2D Image and Light-field Quality Evaluation
A large number of imaging and computer graphics applications require localized information on the visibility of image distortions. Existing image quality metrics are not suitable for this task as they provide a single quality value per image. On the other hand, existing visibility metrics produce visual difference maps, and are specifically designed for detecting just noticeable distortions but their predictions are often inaccurate. We argue that the key reason for this problem is the lack of comprehensive image datasets with a good coverage of possible distortions that occur in different applications. To address the problem, we collect an extensive dataset of reference and distorted image pairs together with user markings indicating whether distortions are visible or not. We propose a statistical model that is designed for the meaningful interpretation of such data, which is affected by visual search and imprecision of manual marking. We use our dataset for training existing metrics and we demonstrate that their performance significantly improves. Also, we show that our dataset with the proposed statistical model can be used to train a new CNN-based metric, which outperforms the existing solutions. A similar purpose serves also our Light-field Archive, which is a collection of dense reference and distorted light-fields as well as the corresponding quality scores which are scaled in perceptual units. We use this dataset to check the suitability of existing 2D image quality metrics for light-field quality evaluation.

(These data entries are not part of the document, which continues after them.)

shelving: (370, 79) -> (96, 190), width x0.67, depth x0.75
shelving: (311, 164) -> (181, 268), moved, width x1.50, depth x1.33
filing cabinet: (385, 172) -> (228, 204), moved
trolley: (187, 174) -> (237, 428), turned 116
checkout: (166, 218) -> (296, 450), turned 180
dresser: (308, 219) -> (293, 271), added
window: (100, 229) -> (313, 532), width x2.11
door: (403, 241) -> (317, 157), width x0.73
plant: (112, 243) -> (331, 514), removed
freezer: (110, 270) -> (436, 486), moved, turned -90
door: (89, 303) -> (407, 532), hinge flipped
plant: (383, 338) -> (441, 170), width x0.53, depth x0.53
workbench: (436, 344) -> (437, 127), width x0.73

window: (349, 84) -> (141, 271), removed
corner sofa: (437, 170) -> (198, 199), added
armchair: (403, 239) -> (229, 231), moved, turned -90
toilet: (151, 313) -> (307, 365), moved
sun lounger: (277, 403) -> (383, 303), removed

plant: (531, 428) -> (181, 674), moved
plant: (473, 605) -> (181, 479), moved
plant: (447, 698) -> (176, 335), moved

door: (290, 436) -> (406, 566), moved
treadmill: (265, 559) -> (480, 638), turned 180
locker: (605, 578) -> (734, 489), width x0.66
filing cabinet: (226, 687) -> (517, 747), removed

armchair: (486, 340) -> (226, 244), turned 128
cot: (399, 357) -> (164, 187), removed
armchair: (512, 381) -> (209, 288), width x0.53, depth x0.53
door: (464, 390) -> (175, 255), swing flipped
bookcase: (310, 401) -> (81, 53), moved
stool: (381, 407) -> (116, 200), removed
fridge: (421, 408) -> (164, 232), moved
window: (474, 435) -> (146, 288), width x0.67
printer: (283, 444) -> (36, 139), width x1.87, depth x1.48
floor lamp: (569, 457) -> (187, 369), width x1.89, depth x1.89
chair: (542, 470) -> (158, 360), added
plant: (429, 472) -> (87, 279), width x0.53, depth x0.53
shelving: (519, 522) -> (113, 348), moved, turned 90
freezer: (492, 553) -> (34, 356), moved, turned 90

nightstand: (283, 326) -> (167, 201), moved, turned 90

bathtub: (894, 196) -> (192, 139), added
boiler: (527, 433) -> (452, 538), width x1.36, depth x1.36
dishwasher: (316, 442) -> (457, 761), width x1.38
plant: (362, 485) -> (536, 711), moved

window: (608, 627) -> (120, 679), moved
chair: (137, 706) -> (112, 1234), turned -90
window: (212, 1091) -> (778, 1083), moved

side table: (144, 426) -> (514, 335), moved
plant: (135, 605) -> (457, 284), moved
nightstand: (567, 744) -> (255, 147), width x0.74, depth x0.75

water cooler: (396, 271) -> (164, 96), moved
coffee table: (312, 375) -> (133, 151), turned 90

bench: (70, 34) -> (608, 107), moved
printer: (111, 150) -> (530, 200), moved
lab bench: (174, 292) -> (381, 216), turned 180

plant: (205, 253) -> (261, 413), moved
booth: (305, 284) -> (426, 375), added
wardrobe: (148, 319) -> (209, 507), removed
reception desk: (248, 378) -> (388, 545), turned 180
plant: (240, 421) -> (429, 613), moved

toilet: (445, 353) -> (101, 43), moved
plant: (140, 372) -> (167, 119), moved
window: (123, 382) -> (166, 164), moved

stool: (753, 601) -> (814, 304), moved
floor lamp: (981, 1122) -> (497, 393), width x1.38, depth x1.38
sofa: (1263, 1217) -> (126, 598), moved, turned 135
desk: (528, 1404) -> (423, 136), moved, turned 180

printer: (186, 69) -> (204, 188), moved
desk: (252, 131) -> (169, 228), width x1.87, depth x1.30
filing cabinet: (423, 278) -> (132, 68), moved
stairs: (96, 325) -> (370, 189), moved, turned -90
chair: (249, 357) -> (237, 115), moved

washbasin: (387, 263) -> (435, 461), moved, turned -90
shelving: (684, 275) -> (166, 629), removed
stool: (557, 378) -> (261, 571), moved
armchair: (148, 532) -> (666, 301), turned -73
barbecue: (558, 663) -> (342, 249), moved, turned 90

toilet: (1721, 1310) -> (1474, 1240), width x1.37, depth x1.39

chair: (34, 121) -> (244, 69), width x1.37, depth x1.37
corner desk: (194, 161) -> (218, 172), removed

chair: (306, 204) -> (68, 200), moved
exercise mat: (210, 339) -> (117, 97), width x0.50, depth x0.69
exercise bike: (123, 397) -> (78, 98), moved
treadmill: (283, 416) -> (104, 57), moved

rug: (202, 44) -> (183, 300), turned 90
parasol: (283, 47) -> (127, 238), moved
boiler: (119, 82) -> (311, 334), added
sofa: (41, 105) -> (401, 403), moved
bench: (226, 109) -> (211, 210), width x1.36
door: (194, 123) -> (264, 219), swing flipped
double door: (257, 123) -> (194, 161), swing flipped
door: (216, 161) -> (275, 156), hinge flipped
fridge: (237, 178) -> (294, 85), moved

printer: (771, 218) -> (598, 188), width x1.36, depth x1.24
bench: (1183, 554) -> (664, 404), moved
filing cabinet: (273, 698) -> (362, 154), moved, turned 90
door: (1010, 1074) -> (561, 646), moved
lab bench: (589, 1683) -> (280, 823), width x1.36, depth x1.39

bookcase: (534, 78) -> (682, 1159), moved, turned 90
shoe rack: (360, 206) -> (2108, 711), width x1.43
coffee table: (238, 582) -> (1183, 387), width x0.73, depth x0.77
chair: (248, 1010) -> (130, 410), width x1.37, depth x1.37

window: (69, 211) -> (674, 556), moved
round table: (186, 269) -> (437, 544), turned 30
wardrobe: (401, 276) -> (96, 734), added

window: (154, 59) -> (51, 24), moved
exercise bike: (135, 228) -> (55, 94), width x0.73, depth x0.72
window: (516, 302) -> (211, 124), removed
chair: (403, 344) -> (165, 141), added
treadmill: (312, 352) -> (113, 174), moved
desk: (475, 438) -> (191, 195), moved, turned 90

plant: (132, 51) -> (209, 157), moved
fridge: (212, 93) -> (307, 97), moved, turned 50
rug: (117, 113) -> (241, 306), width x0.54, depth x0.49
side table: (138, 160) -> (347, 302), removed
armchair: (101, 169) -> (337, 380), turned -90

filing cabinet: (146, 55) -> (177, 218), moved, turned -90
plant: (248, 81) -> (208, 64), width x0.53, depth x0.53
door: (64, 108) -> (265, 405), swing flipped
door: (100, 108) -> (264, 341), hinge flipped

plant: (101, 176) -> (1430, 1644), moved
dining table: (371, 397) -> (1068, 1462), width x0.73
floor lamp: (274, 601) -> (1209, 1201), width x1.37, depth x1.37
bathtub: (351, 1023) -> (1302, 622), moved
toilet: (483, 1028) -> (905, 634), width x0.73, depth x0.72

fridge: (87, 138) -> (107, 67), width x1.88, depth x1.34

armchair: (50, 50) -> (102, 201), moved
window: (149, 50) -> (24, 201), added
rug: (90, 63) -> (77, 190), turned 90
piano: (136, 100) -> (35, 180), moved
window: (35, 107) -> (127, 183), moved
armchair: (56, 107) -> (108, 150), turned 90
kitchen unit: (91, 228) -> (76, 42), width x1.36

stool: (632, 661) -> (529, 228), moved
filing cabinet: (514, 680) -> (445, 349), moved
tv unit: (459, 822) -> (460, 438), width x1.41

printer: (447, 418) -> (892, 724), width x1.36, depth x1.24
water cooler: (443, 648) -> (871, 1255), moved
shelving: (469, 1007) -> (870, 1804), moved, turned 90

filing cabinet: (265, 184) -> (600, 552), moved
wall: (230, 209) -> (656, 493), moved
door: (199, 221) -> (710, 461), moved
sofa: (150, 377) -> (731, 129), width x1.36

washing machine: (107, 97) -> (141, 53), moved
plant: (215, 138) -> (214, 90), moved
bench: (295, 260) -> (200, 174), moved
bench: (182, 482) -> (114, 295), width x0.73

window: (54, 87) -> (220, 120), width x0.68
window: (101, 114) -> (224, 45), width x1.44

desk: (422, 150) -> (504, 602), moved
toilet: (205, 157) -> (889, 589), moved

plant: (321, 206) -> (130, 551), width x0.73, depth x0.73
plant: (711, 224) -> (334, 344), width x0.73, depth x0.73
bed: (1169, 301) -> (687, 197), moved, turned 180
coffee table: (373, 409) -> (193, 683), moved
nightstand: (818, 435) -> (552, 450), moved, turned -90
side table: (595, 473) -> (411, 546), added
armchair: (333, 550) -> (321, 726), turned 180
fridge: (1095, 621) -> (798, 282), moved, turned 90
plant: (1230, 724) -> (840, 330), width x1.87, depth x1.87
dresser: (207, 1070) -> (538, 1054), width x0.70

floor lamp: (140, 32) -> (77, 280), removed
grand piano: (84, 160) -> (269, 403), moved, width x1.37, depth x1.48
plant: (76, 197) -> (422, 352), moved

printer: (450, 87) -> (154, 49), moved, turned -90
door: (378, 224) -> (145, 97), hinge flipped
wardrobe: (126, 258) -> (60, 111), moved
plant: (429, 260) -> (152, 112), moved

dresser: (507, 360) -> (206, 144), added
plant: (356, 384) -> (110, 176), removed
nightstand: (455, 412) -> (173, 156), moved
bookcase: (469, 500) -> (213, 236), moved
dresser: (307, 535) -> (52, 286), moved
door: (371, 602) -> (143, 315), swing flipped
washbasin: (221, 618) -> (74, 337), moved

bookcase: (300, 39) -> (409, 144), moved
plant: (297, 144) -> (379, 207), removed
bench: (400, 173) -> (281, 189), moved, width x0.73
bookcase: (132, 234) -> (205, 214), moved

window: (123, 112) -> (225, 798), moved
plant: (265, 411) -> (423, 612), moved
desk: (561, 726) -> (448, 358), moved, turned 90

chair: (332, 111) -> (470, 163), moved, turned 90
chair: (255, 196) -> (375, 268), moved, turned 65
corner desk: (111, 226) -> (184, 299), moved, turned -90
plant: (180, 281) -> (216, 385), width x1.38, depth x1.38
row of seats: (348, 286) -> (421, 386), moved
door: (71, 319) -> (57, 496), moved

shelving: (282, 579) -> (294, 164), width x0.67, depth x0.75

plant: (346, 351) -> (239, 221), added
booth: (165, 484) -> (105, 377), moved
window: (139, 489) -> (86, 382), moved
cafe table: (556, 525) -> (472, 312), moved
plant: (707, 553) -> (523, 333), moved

Appearance Reproduction in Computational Fabrication
Additive 3D printing such as poly-jetting technology, which has gained importance recently, enables object volume construction of micro-voxels. Color texture reproduction in 3D printing commonly ignores such volumetric light transport between surface points on a 3D print. Such light diffusion leads to significant blur of details and color bleeding, and is particularly severe for highly translucent photopolymerization print materials. Given their widely varying scattering properties, this cross-talk between surface points strongly depends on the internal structure of the micro-voxels surrounding each surface point. In our work, we counteract heterogeneous scattering to create the impression of a crisp albedo texture on top of the 3D print, by optimizing for a fully volumetric material distribution that preserves the target appearance. Our method employs an efficient numerical optimizer on top of a general Monte-Carlo simulation of heterogeneous scattering, supported by a practical calibration procedure to obtain scattering parameters from a given set of printer materials.